ACTION ITEM ->
Below, some lines carry pictures; leave those pictures out and retype exactly the lines from the one with "32 289 9.42" through the one with "302 110 25.48".
*** DATASET RECORDS
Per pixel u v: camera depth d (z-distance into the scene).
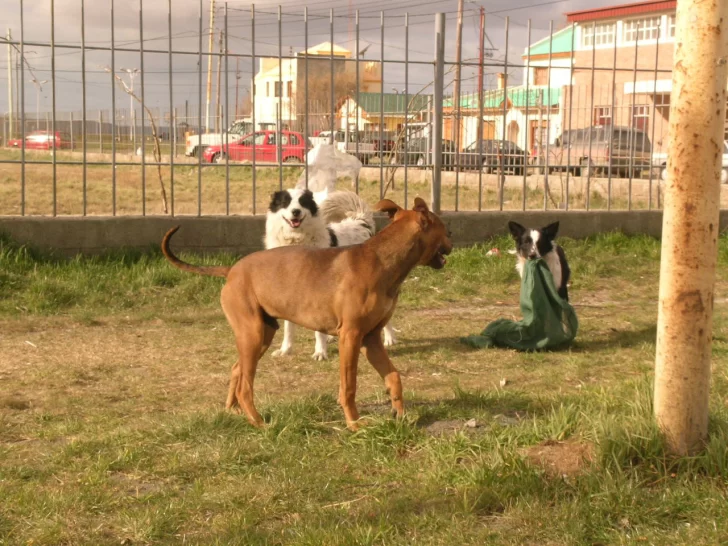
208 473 4.61
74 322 8.77
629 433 4.49
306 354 7.79
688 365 4.44
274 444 4.99
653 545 3.65
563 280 9.20
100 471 4.57
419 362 7.52
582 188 20.11
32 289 9.42
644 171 21.31
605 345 8.22
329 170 11.75
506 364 7.46
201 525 3.98
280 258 5.38
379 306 5.20
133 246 10.88
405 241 5.23
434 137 12.47
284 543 3.76
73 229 10.55
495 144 20.22
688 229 4.36
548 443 4.74
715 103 4.26
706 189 4.34
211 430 5.20
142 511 4.07
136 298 9.66
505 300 10.37
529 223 12.94
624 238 13.27
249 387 5.40
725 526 3.75
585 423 4.85
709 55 4.23
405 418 5.17
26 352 7.64
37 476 4.58
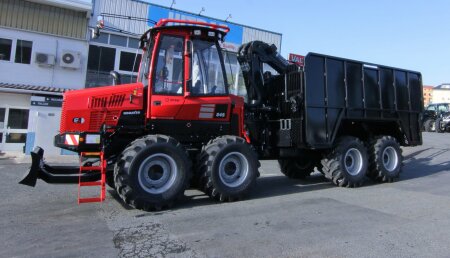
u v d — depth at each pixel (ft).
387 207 20.49
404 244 14.34
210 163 20.83
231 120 23.25
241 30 65.41
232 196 21.42
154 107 20.45
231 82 26.66
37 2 51.88
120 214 18.43
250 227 16.40
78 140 19.53
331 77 26.73
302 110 25.48
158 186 19.48
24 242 14.17
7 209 19.39
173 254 13.04
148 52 22.03
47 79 52.65
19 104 51.47
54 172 20.13
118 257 12.71
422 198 23.00
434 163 41.52
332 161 26.68
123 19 56.65
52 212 18.76
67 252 13.14
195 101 21.39
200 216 18.19
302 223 17.12
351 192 25.03
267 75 28.45
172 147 19.62
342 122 28.12
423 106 32.65
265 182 29.71
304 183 29.09
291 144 25.99
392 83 30.35
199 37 21.83
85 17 54.75
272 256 12.98
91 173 20.34
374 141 29.27
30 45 52.03
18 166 37.76
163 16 59.26
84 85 54.39
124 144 20.77
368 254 13.26
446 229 16.34
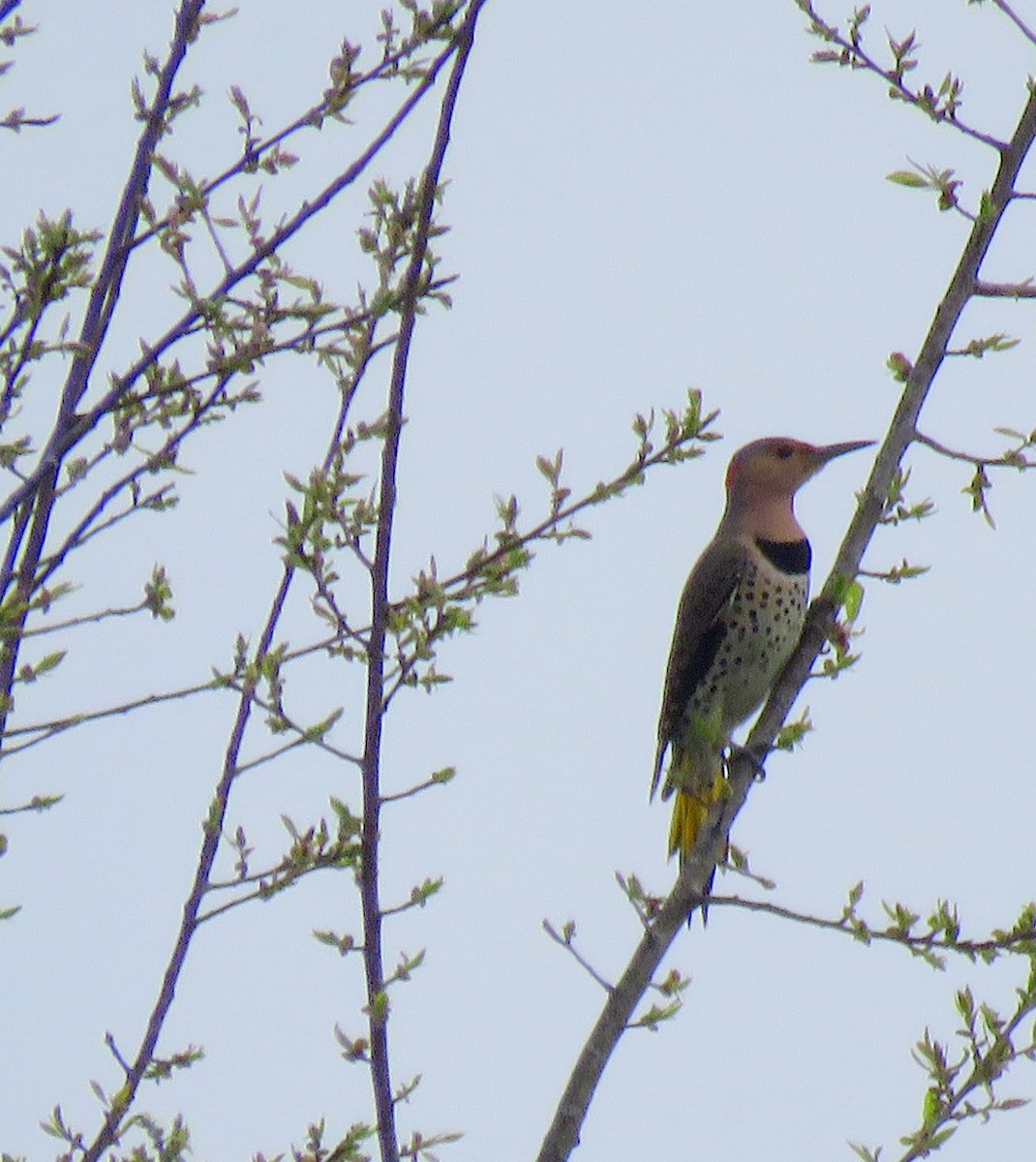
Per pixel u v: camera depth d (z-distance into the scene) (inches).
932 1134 328.8
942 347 414.0
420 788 346.9
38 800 358.0
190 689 360.8
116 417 379.6
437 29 380.2
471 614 350.6
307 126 383.6
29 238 361.1
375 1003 331.6
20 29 374.9
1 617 344.5
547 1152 351.3
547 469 366.9
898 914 350.0
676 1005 362.3
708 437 368.8
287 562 351.3
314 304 380.5
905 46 400.2
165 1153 354.9
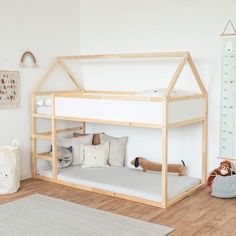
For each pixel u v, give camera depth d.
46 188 3.68
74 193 3.52
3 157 3.47
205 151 3.74
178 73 3.26
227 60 3.58
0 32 3.70
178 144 3.95
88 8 4.46
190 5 3.73
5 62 3.77
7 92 3.80
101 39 4.39
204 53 3.70
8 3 3.75
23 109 3.98
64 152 4.13
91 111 3.51
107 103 3.39
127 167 4.18
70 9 4.41
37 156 4.02
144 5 4.02
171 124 3.13
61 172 3.93
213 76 3.67
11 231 2.65
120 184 3.50
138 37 4.11
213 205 3.19
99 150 4.13
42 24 4.10
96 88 4.50
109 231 2.65
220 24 3.58
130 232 2.63
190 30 3.76
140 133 4.18
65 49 4.38
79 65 4.57
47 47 4.18
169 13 3.87
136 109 3.21
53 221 2.82
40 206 3.14
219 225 2.76
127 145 4.29
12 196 3.43
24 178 4.04
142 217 2.91
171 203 3.19
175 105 3.18
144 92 3.46
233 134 3.63
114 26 4.27
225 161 3.54
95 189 3.54
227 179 3.35
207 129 3.76
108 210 3.06
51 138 3.86
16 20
******
OUTPUT OF THE TASK ->
32 289 9.42
644 171 21.31
605 345 8.22
329 170 11.75
506 364 7.46
201 525 3.98
280 258 5.38
379 306 5.20
133 246 10.88
405 241 5.23
434 137 12.47
284 543 3.76
73 229 10.55
495 144 20.22
688 229 4.36
548 443 4.74
715 103 4.26
706 189 4.34
211 430 5.20
142 511 4.07
136 298 9.66
505 300 10.37
529 223 12.94
624 238 13.27
249 387 5.40
725 526 3.75
585 423 4.85
709 55 4.23
405 418 5.17
26 352 7.64
37 476 4.58
u v d — depth at each pixel (ft).
387 207 20.49
404 244 14.34
210 163 20.83
231 120 23.25
241 30 65.41
232 196 21.42
154 107 20.45
231 82 26.66
37 2 51.88
120 214 18.43
250 227 16.40
78 140 19.53
331 77 26.73
302 110 25.48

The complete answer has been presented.